[Web interface edit records]

★ ★ ★

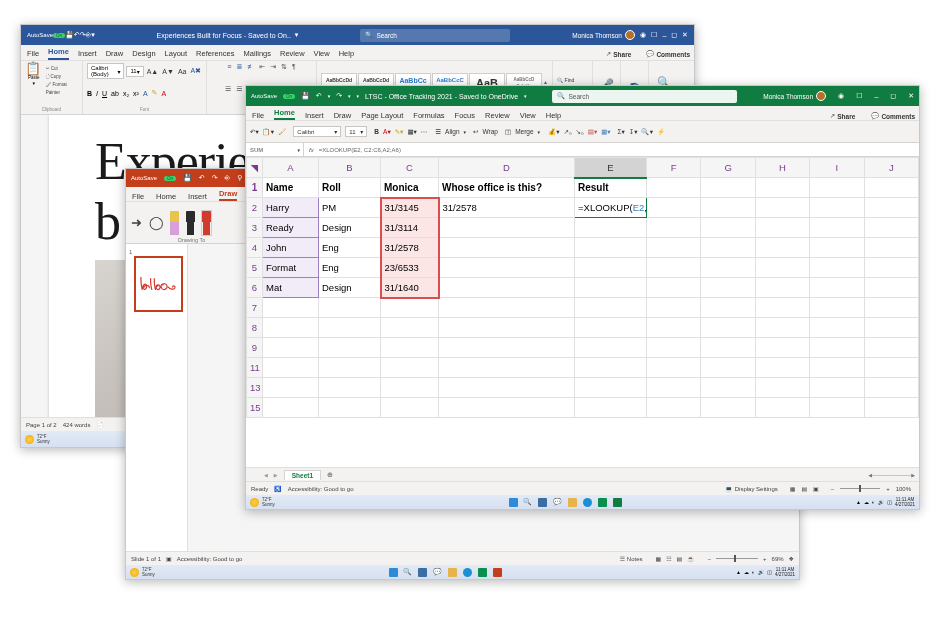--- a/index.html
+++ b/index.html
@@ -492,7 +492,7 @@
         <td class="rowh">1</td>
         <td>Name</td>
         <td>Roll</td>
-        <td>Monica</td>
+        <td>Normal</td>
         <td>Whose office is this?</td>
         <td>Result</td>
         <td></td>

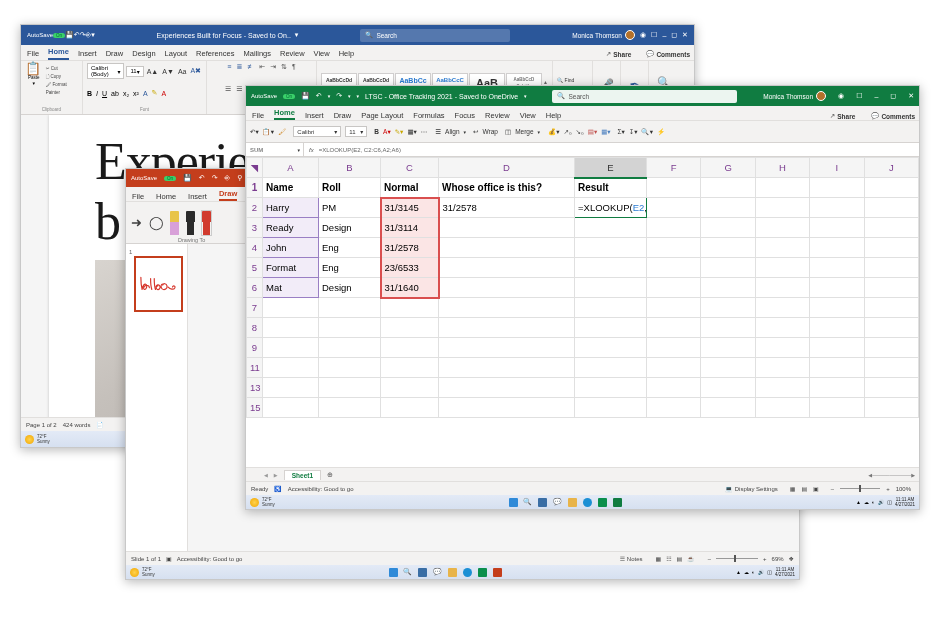--- a/index.html
+++ b/index.html
@@ -608,6 +608,19 @@
             <td></td>
           </tr>
       <tr>
+            <td class="rowh">10</td>
+            <td></td>
+            <td></td>
+            <td></td>
+            <td></td>
+            <td></td>
+            <td></td>
+            <td></td>
+            <td></td>
+            <td></td>
+            <td></td>
+          </tr>
+      <tr>
             <td class="rowh">11</td>
             <td></td>
             <td></td>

★ ★ ★

### What is expected
Each line of the data that has the string "class" should be returned.

### Written solution
         <td class="rowh">1</td>
+            <td class="rowh">10</td>
             <td class="rowh">11</td>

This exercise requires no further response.